As veterinary medicine continues to advance, multiple therapies have become available for management of pain in our pets, both long and short term. Nutritional supplements, oral medications, and adjuctive therapies such as laser and acupuncture can be utilized and combined into a holistic treatment plan that works best for each pet’s individual needs.
Nutritional supplements such as Glucosamine, Chondroitin Sulfate, and Avocado/Soybean unsaponifiables (ASU) have become increasingly common for small animal use, as well as for their human counterparts. These medications work to support the integrity and lubrication of the joint fluid and cartilage, which leads to an increase in joint comfort and improved long-term joint health. Supplements are most effective when used daily, and are safe for long-term use. Prescription pet foods such as Royal Canin’s Mobility Support have been developed to conveniently incorporate joint protection into a pet’s diet. In the same category of joint support is Adequan® (polysulfated glycosaminoglycans), an injectable joint support that can be used on a periodic basis to provide protection of joint cartilage and increase joint comfort.

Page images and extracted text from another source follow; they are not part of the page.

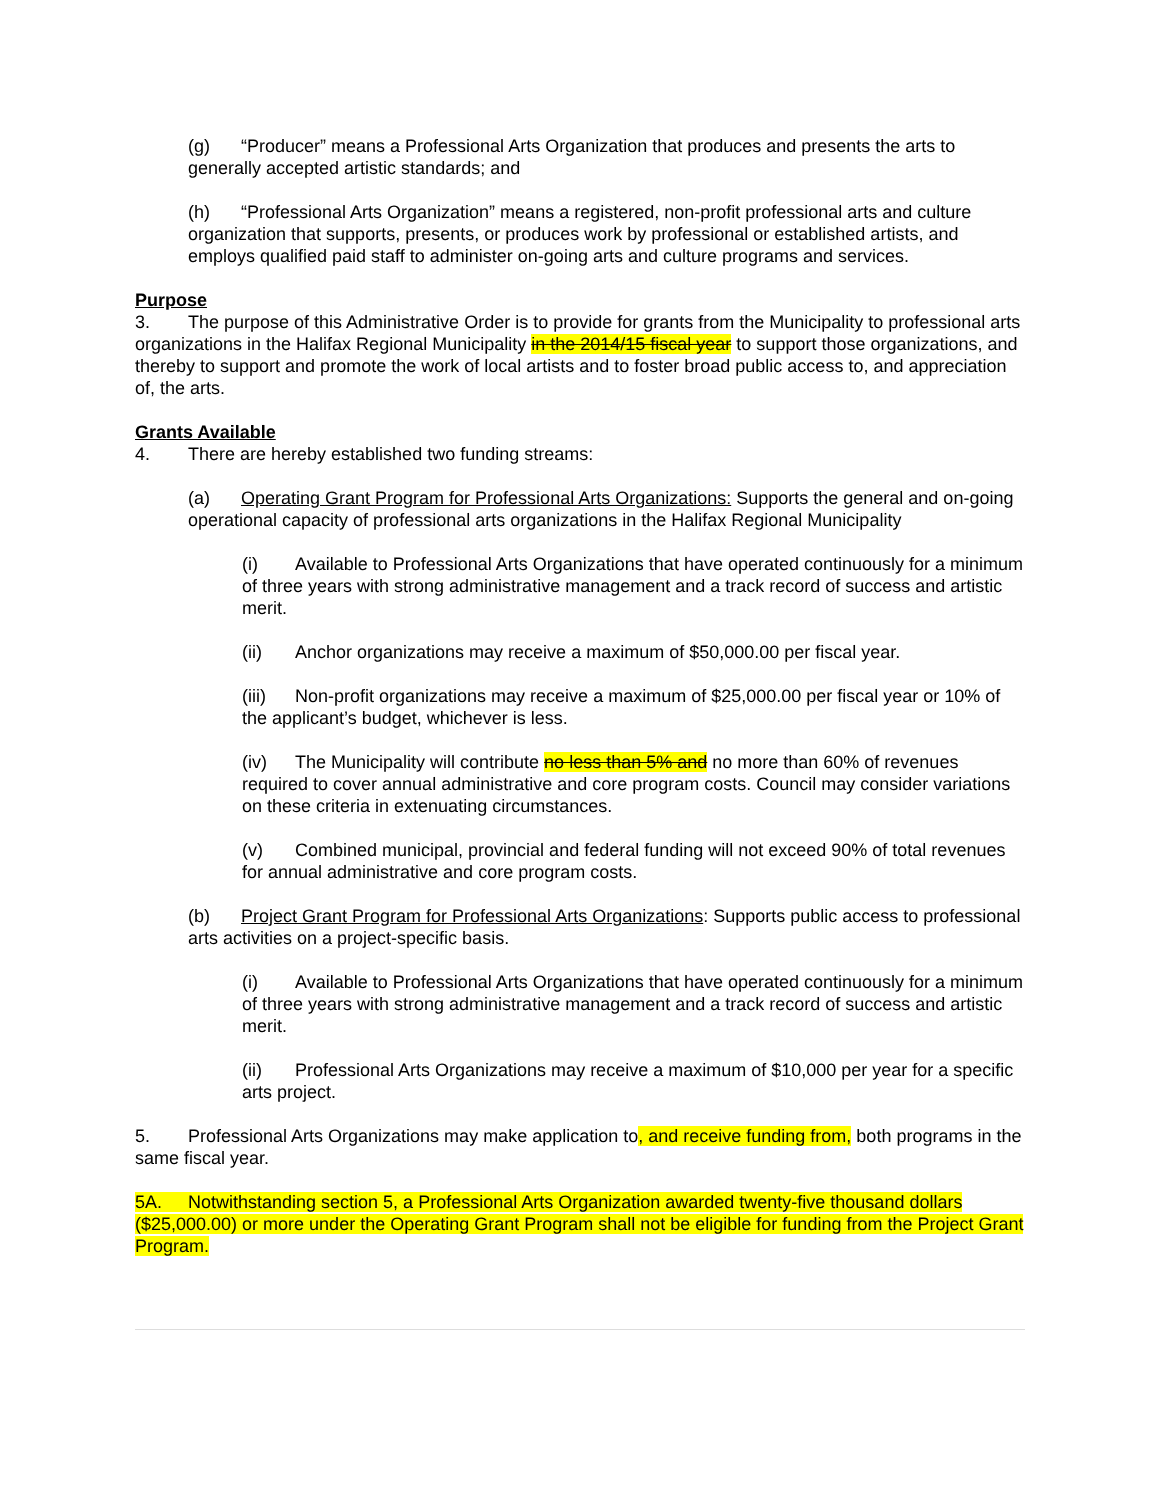(g) “Producer” means a Professional Arts Organization that produces and presents the arts to generally accepted artistic standards; and
(h) “Professional Arts Organization” means a registered, non-profit professional arts and culture organization that supports, presents, or produces work by professional or established artists, and employs qualified paid staff to administer on-going arts and culture programs and services.
Purpose
3. The purpose of this Administrative Order is to provide for grants from the Municipality to professional arts organizations in the Halifax Regional Municipality in the 2014/15 fiscal year to support those organizations, and thereby to support and promote the work of local artists and to foster broad public access to, and appreciation of, the arts.
Grants Available
4. There are hereby established two funding streams:
(a) Operating Grant Program for Professional Arts Organizations: Supports the general and on-going operational capacity of professional arts organizations in the Halifax Regional Municipality
(i) Available to Professional Arts Organizations that have operated continuously for a minimum of three years with strong administrative management and a track record of success and artistic merit.
(ii) Anchor organizations may receive a maximum of $50,000.00 per fiscal year.
(iii) Non-profit organizations may receive a maximum of $25,000.00 per fiscal year or 10% of the applicant’s budget, whichever is less.
(iv) The Municipality will contribute no less than 5% and no more than 60% of revenues required to cover annual administrative and core program costs. Council may consider variations on these criteria in extenuating circumstances.
(v) Combined municipal, provincial and federal funding will not exceed 90% of total revenues for annual administrative and core program costs.
(b) Project Grant Program for Professional Arts Organizations: Supports public access to professional arts activities on a project-specific basis.
(i) Available to Professional Arts Organizations that have operated continuously for a minimum of three years with strong administrative management and a track record of success and artistic merit.
(ii) Professional Arts Organizations may receive a maximum of $10,000 per year for a specific arts project.
5. Professional Arts Organizations may make application to, and receive funding from, both programs in the same fiscal year.
5A. Notwithstanding section 5, a Professional Arts Organization awarded twenty-five thousand dollars ($25,000.00) or more under the Operating Grant Program shall not be eligible for funding from the Project Grant Program.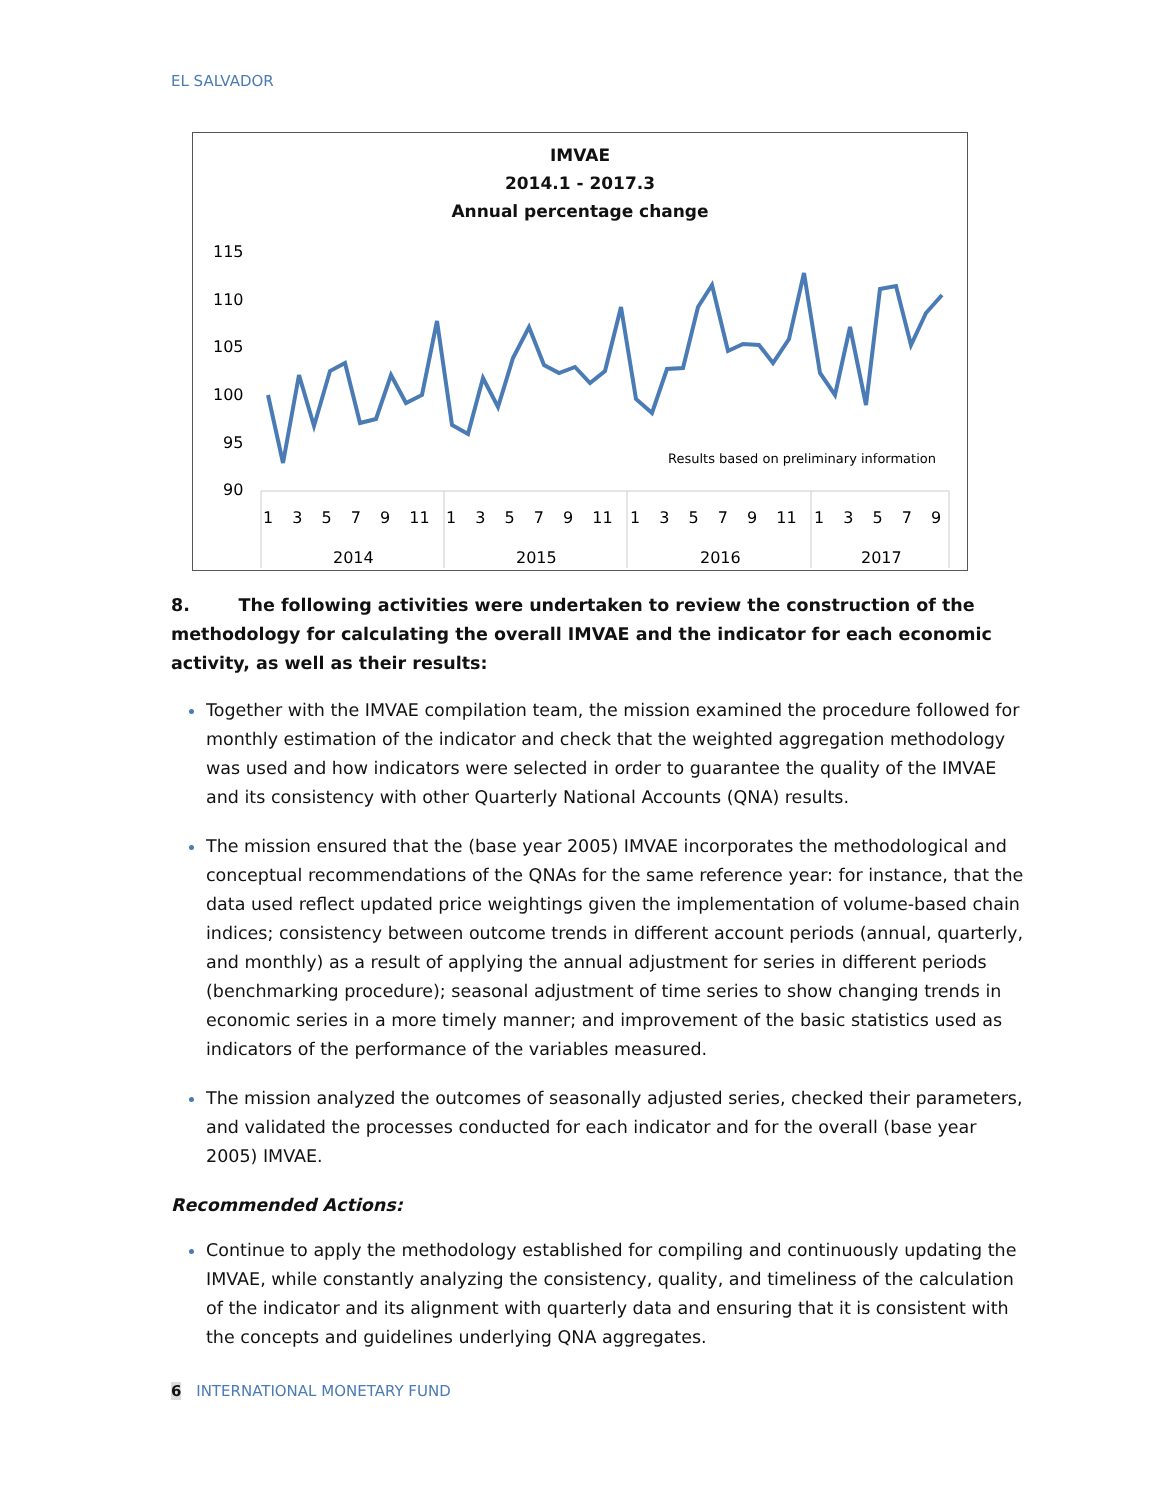EL SALVADOR
IMVAE
2014.1 - 2017.3
Annual percentage change
115
110
105
100
95
90
Results based on preliminary information
1 3 5 7 9 11
1 3 5 7 9 11
1 3 5 7 9 11
1 3 5 7 9
2014
2015
2016
2017
8. The following activities were undertaken to review the construction of the methodology for calculating the overall IMVAE and the indicator for each economic activity, as well as their results:
Together with the IMVAE compilation team, the mission examined the procedure followed for monthly estimation of the indicator and check that the weighted aggregation methodology was used and how indicators were selected in order to guarantee the quality of the IMVAE and its consistency with other Quarterly National Accounts (QNA) results.
The mission ensured that the (base year 2005) IMVAE incorporates the methodological and conceptual recommendations of the QNAs for the same reference year: for instance, that the data used reflect updated price weightings given the implementation of volume-based chain indices; consistency between outcome trends in different account periods (annual, quarterly, and monthly) as a result of applying the annual adjustment for series in different periods (benchmarking procedure); seasonal adjustment of time series to show changing trends in economic series in a more timely manner; and improvement of the basic statistics used as indicators of the performance of the variables measured.
The mission analyzed the outcomes of seasonally adjusted series, checked their parameters, and validated the processes conducted for each indicator and for the overall (base year 2005) IMVAE.
Recommended Actions:
Continue to apply the methodology established for compiling and continuously updating the IMVAE, while constantly analyzing the consistency, quality, and timeliness of the calculation of the indicator and its alignment with quarterly data and ensuring that it is consistent with the concepts and guidelines underlying QNA aggregates.
6 INTERNATIONAL MONETARY FUND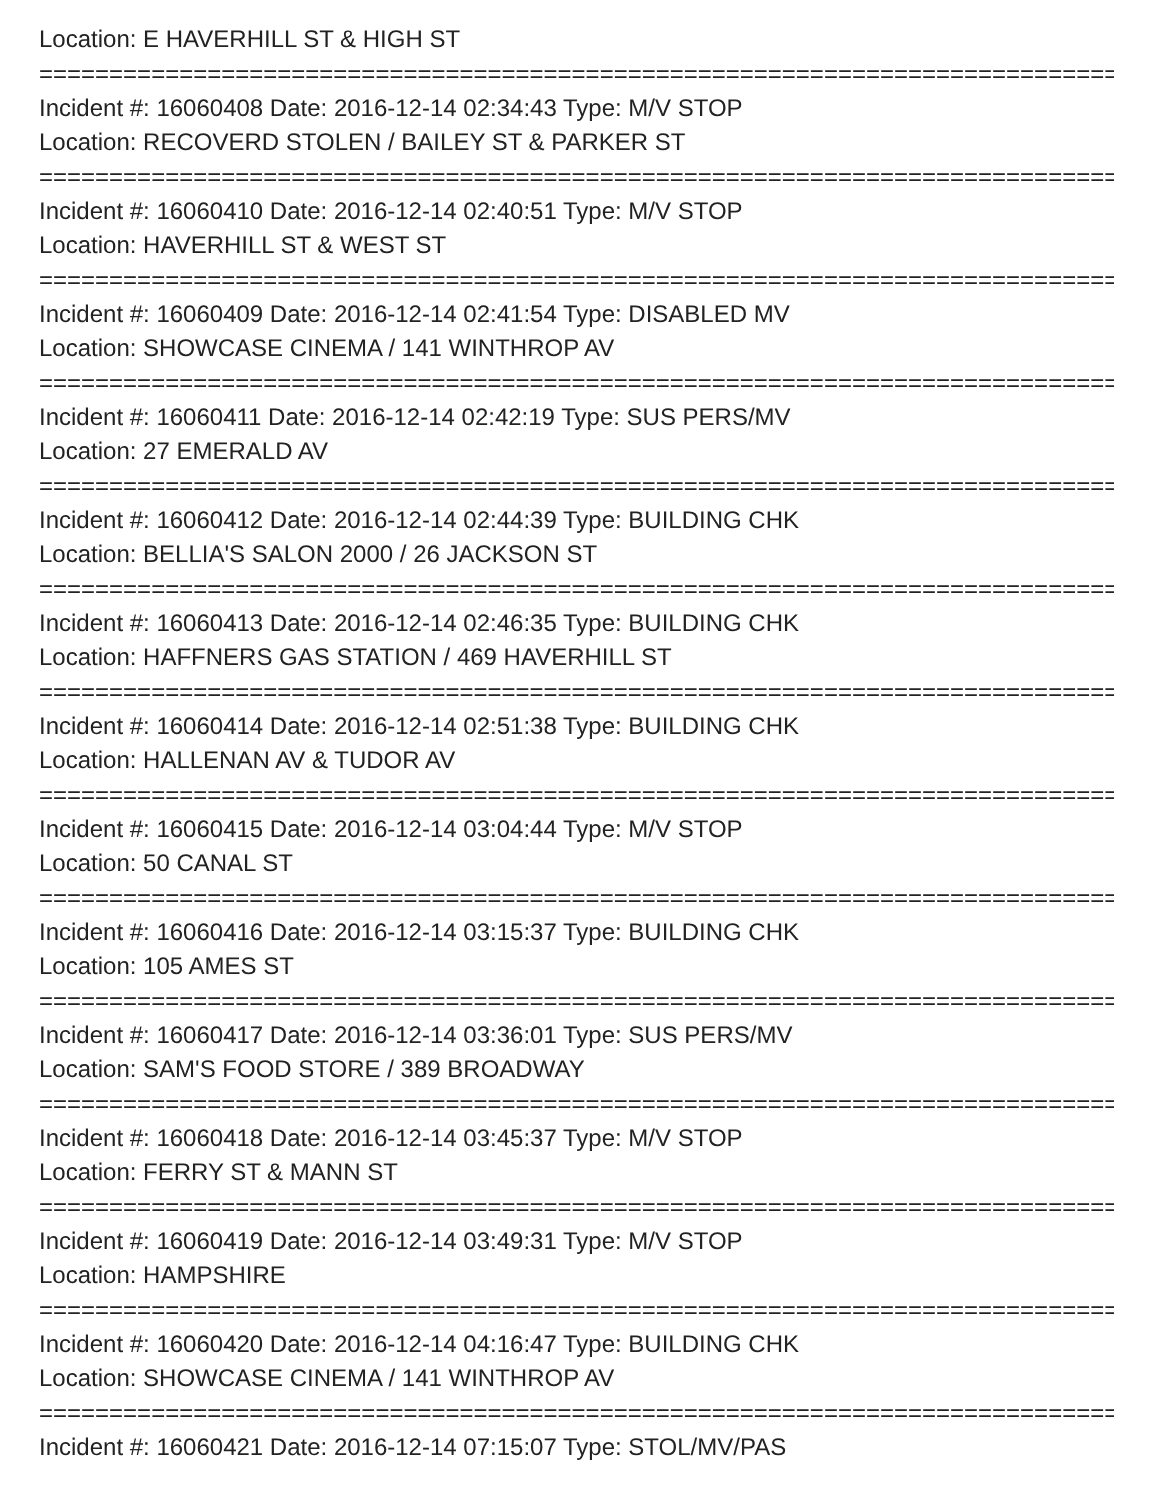Location: E HAVERHILL ST & HIGH ST
================================================================================
Incident #: 16060408 Date: 2016-12-14 02:34:43 Type: M/V STOP
Location: RECOVERD STOLEN / BAILEY ST & PARKER ST
================================================================================
Incident #: 16060410 Date: 2016-12-14 02:40:51 Type: M/V STOP
Location: HAVERHILL ST & WEST ST
================================================================================
Incident #: 16060409 Date: 2016-12-14 02:41:54 Type: DISABLED MV
Location: SHOWCASE CINEMA / 141 WINTHROP AV
================================================================================
Incident #: 16060411 Date: 2016-12-14 02:42:19 Type: SUS PERS/MV
Location: 27 EMERALD AV
================================================================================
Incident #: 16060412 Date: 2016-12-14 02:44:39 Type: BUILDING CHK
Location: BELLIA'S SALON 2000 / 26 JACKSON ST
================================================================================
Incident #: 16060413 Date: 2016-12-14 02:46:35 Type: BUILDING CHK
Location: HAFFNERS GAS STATION / 469 HAVERHILL ST
================================================================================
Incident #: 16060414 Date: 2016-12-14 02:51:38 Type: BUILDING CHK
Location: HALLENAN AV & TUDOR AV
================================================================================
Incident #: 16060415 Date: 2016-12-14 03:04:44 Type: M/V STOP
Location: 50 CANAL ST
================================================================================
Incident #: 16060416 Date: 2016-12-14 03:15:37 Type: BUILDING CHK
Location: 105 AMES ST
================================================================================
Incident #: 16060417 Date: 2016-12-14 03:36:01 Type: SUS PERS/MV
Location: SAM'S FOOD STORE / 389 BROADWAY
================================================================================
Incident #: 16060418 Date: 2016-12-14 03:45:37 Type: M/V STOP
Location: FERRY ST & MANN ST
================================================================================
Incident #: 16060419 Date: 2016-12-14 03:49:31 Type: M/V STOP
Location: HAMPSHIRE
================================================================================
Incident #: 16060420 Date: 2016-12-14 04:16:47 Type: BUILDING CHK
Location: SHOWCASE CINEMA / 141 WINTHROP AV
================================================================================
Incident #: 16060421 Date: 2016-12-14 07:15:07 Type: STOL/MV/PAS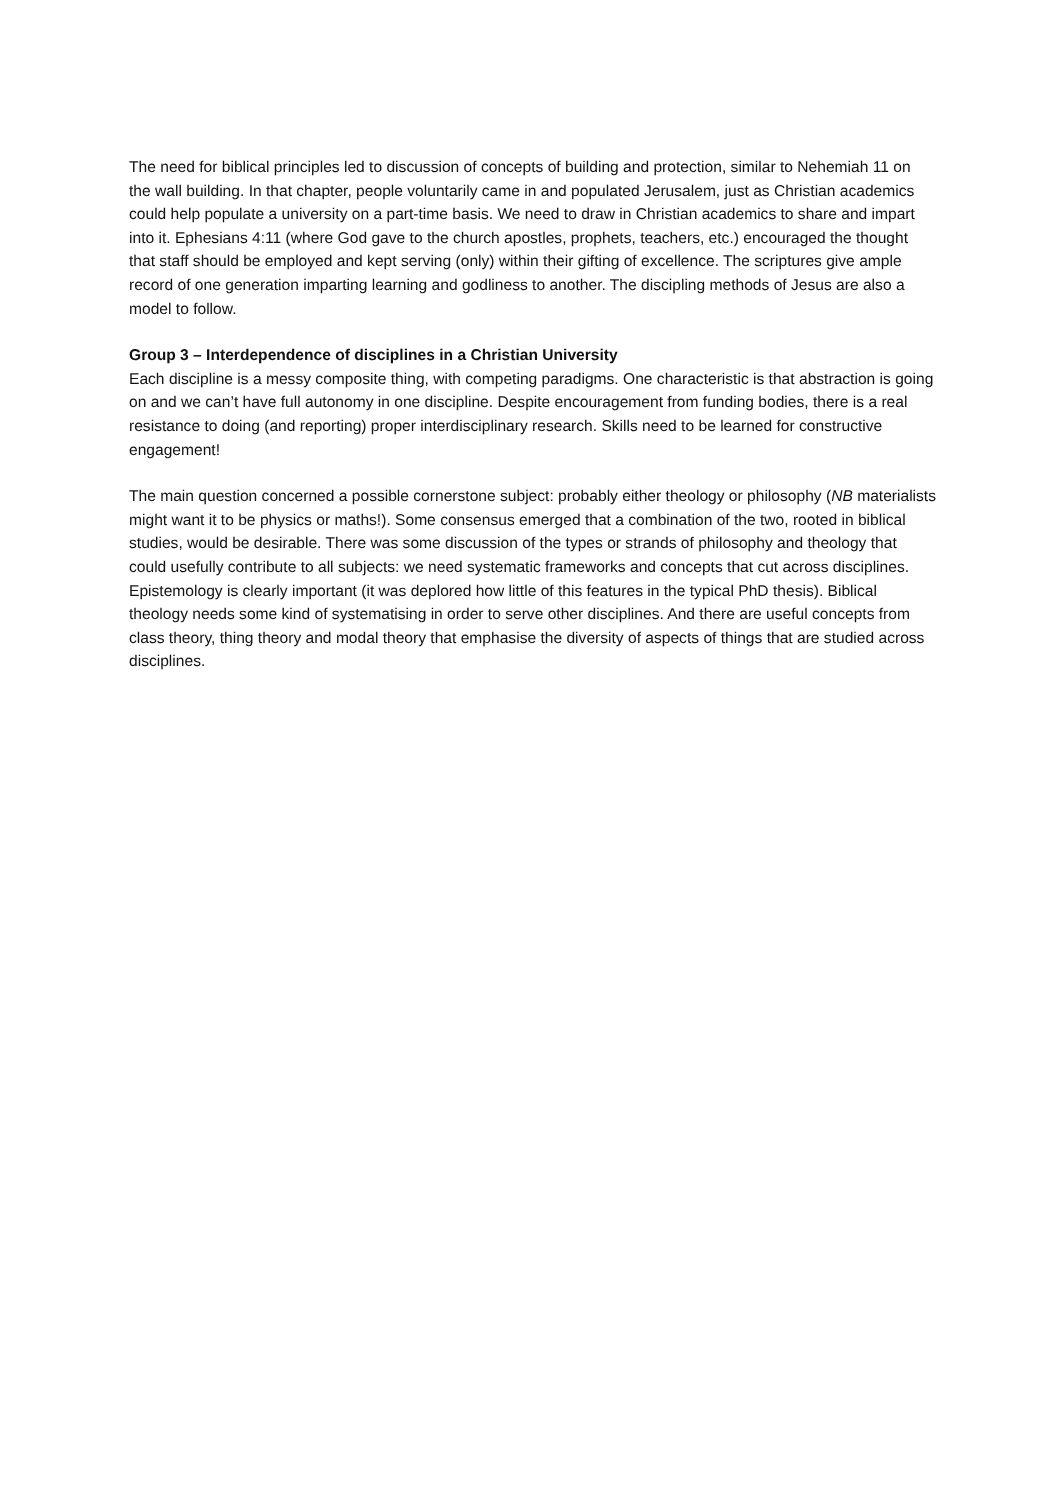The need for biblical principles led to discussion of concepts of building and protection, similar to Nehemiah 11 on the wall building. In that chapter, people voluntarily came in and populated Jerusalem, just as Christian academics could help populate a university on a part-time basis. We need to draw in Christian academics to share and impart into it. Ephesians 4:11 (where God gave to the church apostles, prophets, teachers, etc.) encouraged the thought that staff should be employed and kept serving (only) within their gifting of excellence. The scriptures give ample record of one generation imparting learning and godliness to another. The discipling methods of Jesus are also a model to follow.
Group 3 – Interdependence of disciplines in a Christian University
Each discipline is a messy composite thing, with competing paradigms. One characteristic is that abstraction is going on and we can’t have full autonomy in one discipline. Despite encouragement from funding bodies, there is a real resistance to doing (and reporting) proper interdisciplinary research. Skills need to be learned for constructive engagement!
The main question concerned a possible cornerstone subject: probably either theology or philosophy (NB materialists might want it to be physics or maths!). Some consensus emerged that a combination of the two, rooted in biblical studies, would be desirable. There was some discussion of the types or strands of philosophy and theology that could usefully contribute to all subjects: we need systematic frameworks and concepts that cut across disciplines. Epistemology is clearly important (it was deplored how little of this features in the typical PhD thesis). Biblical theology needs some kind of systematising in order to serve other disciplines. And there are useful concepts from class theory, thing theory and modal theory that emphasise the diversity of aspects of things that are studied across disciplines.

For pets who would benefit from a reduction of inflammation in addition to pain relief, nonsteroidal anti-inflammatories (NSAIDs) such as carprofen, firocoxib, and deracoxib are often recommended for short and long term use. These medications work at the cellular level to dampen the body’s inflammatory response and provide relief from conditions such as arthritis, soft tissue injuries, and pain and swelling after surgery. While NSAIDs are an excellent choice for many pets, side effects can be possible in some animals, resulting in the need for regular checkups in cases of long-term use.
Laser therapy is a relatively new method for relief of chronic and acute pain in pets.  Issues such as arthritis and soft tissue injuries are treated with the application of a low level “cold” laser which works at the microscopic level to increase blood flow, reduce inflammation, and stimulate healing.
Last but not least, we need to remember our pet’s overall health.  Maintaining pets at a healthy weight, providing proper nutrition, and regular exercise are the best treatment and prevention for what ails us!